Raw data:
<<<<
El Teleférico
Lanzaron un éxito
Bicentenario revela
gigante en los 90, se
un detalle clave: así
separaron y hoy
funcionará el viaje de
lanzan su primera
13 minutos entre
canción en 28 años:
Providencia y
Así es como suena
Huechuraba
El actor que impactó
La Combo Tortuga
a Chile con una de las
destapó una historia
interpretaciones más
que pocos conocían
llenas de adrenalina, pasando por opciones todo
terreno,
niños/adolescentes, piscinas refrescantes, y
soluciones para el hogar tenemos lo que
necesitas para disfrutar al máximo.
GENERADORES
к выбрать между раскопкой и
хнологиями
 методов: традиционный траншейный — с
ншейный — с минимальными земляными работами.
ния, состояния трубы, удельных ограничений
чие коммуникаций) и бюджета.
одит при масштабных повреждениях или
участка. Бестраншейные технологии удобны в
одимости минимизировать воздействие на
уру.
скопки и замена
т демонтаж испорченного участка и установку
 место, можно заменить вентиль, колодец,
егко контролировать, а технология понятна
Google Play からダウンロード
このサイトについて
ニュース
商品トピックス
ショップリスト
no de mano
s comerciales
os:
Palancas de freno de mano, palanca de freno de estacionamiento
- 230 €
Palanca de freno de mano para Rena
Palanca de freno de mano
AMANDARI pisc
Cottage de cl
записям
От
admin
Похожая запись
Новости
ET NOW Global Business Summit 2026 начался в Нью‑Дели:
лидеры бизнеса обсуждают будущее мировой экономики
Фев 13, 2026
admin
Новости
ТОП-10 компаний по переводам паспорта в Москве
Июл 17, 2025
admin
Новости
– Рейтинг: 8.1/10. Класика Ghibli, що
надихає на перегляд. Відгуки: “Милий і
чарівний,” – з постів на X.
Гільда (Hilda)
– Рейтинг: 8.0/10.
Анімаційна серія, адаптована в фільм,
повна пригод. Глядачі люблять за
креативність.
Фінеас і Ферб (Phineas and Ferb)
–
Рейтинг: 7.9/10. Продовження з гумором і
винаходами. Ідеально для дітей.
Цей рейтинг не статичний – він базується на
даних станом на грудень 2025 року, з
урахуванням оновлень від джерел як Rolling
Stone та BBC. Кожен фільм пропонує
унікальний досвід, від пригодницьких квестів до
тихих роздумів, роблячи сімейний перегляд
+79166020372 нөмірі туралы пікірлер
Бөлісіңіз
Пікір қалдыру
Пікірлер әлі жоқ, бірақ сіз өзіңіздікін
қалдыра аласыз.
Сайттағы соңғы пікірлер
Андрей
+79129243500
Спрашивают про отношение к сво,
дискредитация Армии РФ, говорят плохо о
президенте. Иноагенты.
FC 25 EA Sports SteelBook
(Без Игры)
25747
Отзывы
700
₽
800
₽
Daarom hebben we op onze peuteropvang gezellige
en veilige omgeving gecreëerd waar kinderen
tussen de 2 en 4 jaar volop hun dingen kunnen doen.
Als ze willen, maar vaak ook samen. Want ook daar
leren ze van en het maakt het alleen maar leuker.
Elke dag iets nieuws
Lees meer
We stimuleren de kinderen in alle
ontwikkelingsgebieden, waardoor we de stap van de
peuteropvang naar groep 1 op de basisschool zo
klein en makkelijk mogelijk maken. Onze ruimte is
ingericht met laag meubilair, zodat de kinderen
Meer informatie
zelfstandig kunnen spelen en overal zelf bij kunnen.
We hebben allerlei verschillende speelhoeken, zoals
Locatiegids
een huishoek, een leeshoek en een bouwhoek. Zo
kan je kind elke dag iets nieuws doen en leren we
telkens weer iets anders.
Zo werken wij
>>>>
How to complete this task:
How many of the lines above contain the word "kinderen"? Reply with the number alone.

Answer space:
3